HydraX Performance and Threading

gacamp

01-12-2013 22:43:07

I've been looking at improving the performance of HydraX.
I've basically taken these steps:-
1) Start with the community hydrax project:
viewtopic.php?f=20&t=29704
2) Add the available performance fixes:
viewtopic.php?f=20&t=13510
3) Thread the calculation performed in the projected grid module:
viewtopic.php?f=20&t=11691
4) Optimize loops where possible

These changes have given mixed improvements (these figures are using the default settings with non-GPU processing on a relatively fast CPU/GPU) :-
102 FPS baseline with none of the above changes made.
987 FPS when camera is static
175 FPS when camera is moving

As the above figures show the performance gain for a static (non-moving camera) is considerable (9x). However when the camera is moving the frame rate drops (1.7x). This is due to how much recalculation of the projected grid is required when the camera moves.

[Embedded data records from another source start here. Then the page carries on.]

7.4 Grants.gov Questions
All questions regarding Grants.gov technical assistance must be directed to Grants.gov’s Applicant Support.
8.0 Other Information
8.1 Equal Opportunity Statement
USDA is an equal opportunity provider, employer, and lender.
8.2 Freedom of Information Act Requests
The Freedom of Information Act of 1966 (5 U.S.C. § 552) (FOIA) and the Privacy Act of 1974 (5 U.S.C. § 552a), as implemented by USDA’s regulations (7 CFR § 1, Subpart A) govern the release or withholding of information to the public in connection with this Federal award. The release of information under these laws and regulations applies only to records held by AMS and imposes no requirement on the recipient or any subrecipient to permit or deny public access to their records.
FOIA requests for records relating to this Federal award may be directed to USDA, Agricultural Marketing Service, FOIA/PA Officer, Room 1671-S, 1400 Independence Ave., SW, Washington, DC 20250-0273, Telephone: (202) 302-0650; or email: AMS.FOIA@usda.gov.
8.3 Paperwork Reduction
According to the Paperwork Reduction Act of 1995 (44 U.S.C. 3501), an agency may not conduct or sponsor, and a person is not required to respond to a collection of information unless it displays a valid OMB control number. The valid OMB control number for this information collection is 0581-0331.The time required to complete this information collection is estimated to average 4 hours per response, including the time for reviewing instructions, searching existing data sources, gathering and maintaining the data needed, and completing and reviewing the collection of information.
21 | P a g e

I may be able to increase this frame rate a little by using camera listeners to start the recalculation as soon as the frame starts rather than when Hydrax gets notified. However, I am wondering if there is a reasonable way of altering the projected grid algorithm for camera movement (adding skirts perhaps). Or if the best approach is actually to write a less efficient but easier to thread geo-mipmap module for Hydrax.

Any thoughts/musings welcome...

c6burns

10-12-2013 19:53:17

Hi there, it's so seldom I check these forums but I noticed this post just now.

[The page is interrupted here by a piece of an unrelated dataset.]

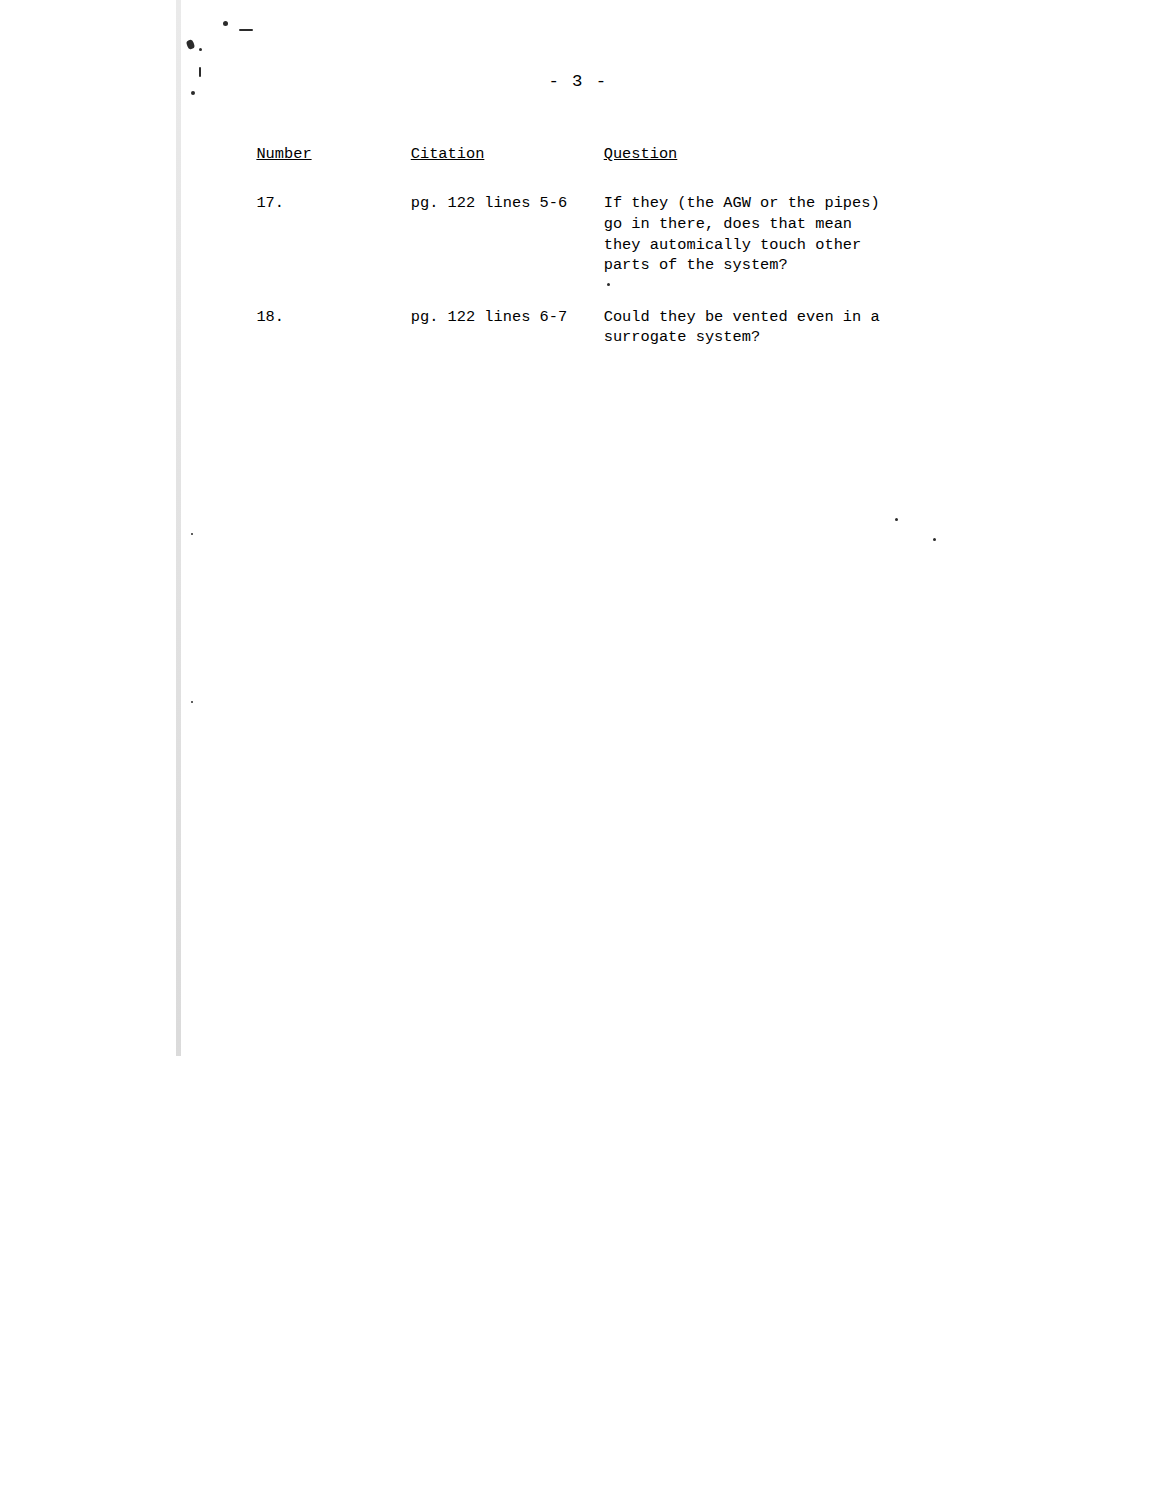- 3 -
| Number | Citation | Question |
| --- | --- | --- |
| 17. | pg. 122 lines 5-6 | If they (the AGW or the pipes) go in there, does that mean they automically touch other parts of the system? |
| 18. | pg. 122 lines 6-7 | Could they be vented even in a surrogate system? |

Personally, I don't think there is much of a gain to be made threading out the calculation of the projected grid. Since the grid relies on the camera position/orientation, you need the calculations to be in lockstep with rendering or else you run the risk of rendering a frame with the grid out of alignment. So in the end, the rendering thread would have to wait for the grid calculation thread results ... so yeah you could make a bit of gain depending on how much else you are doing with the rendering thread between frames, but it's not going to be too much in my opinion. Skirting as you mention sounds like a promising solution to that, since you could then eliminate the requirement of the render thread waiting for the grid thread and (in most cases) the grid will be aligned enough. There would always be the case where the camera orientation/position changes so drastically the skirt doesn't cover it, but I imagine you could develop skirting that covered most cases.

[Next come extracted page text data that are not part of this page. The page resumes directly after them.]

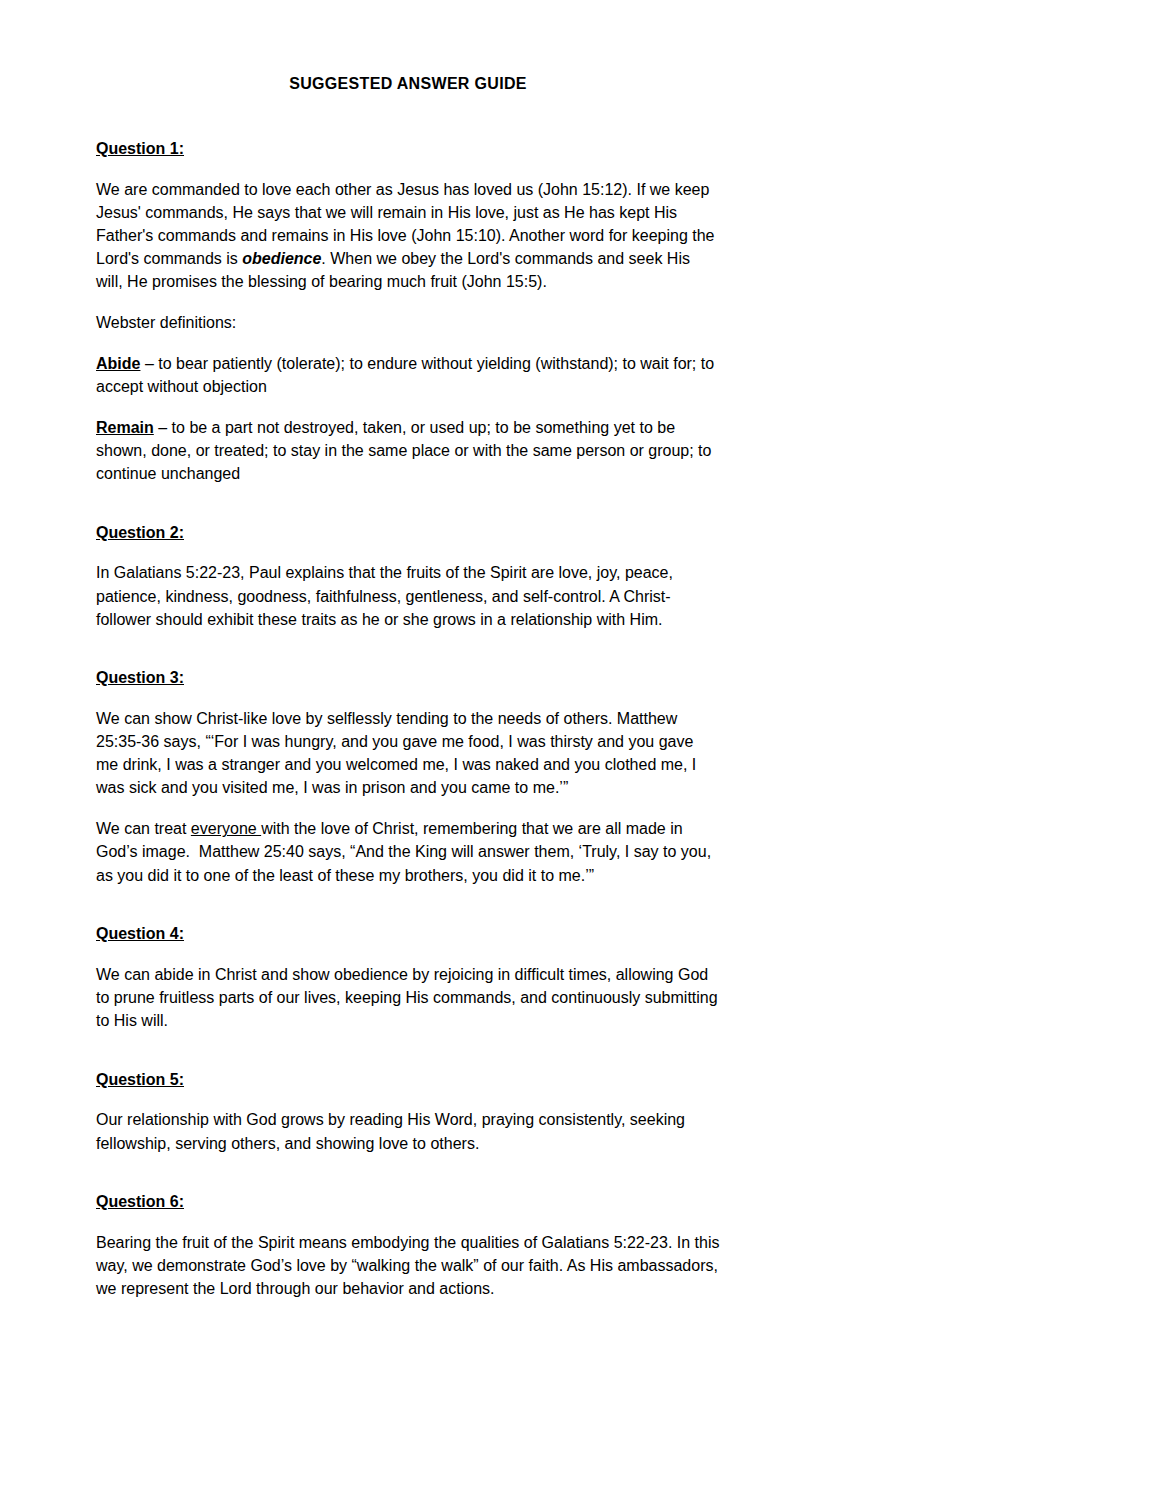Suggested Answer Guide
Question 1:
We are commanded to love each other as Jesus has loved us (John 15:12). If we keep Jesus' commands, He says that we will remain in His love, just as He has kept His Father's commands and remains in His love (John 15:10). Another word for keeping the Lord's commands is obedience. When we obey the Lord's commands and seek His will, He promises the blessing of bearing much fruit (John 15:5).
Webster definitions:
Abide – to bear patiently (tolerate); to endure without yielding (withstand); to wait for; to accept without objection
Remain – to be a part not destroyed, taken, or used up; to be something yet to be shown, done, or treated; to stay in the same place or with the same person or group; to continue unchanged
Question 2:
In Galatians 5:22-23, Paul explains that the fruits of the Spirit are love, joy, peace, patience, kindness, goodness, faithfulness, gentleness, and self-control. A Christ-follower should exhibit these traits as he or she grows in a relationship with Him.
Question 3:
We can show Christ-like love by selflessly tending to the needs of others. Matthew 25:35-36 says, “‘For I was hungry, and you gave me food, I was thirsty and you gave me drink, I was a stranger and you welcomed me, I was naked and you clothed me, I was sick and you visited me, I was in prison and you came to me.’”
We can treat everyone with the love of Christ, remembering that we are all made in God’s image. Matthew 25:40 says, “And the King will answer them, ‘Truly, I say to you, as you did it to one of the least of these my brothers, you did it to me.’”
Question 4:
We can abide in Christ and show obedience by rejoicing in difficult times, allowing God to prune fruitless parts of our lives, keeping His commands, and continuously submitting to His will.
Question 5:
Our relationship with God grows by reading His Word, praying consistently, seeking fellowship, serving others, and showing love to others.
Question 6:
Bearing the fruit of the Spirit means embodying the qualities of Galatians 5:22-23. In this way, we demonstrate God’s love by “walking the walk” of our faith. As His ambassadors, we represent the Lord through our behavior and actions.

Of course, just updating the noise in a thread is an excellent gain and I have done so in my own projects.

c6burns

18-01-2014 02:16:34

Personally, I don't think there is much of a gain to be made threading out the calculation of the projected grid.
I completely changed my mind about this, in case anyone actually reads these threads haha. I had been using hydrax with low mesh complexities on devices without much threading potential. If you had large complexity meshes you definitely could benefit even from synchronous threading and splitting up the task of generating the projected grid (eg using a thread barrier).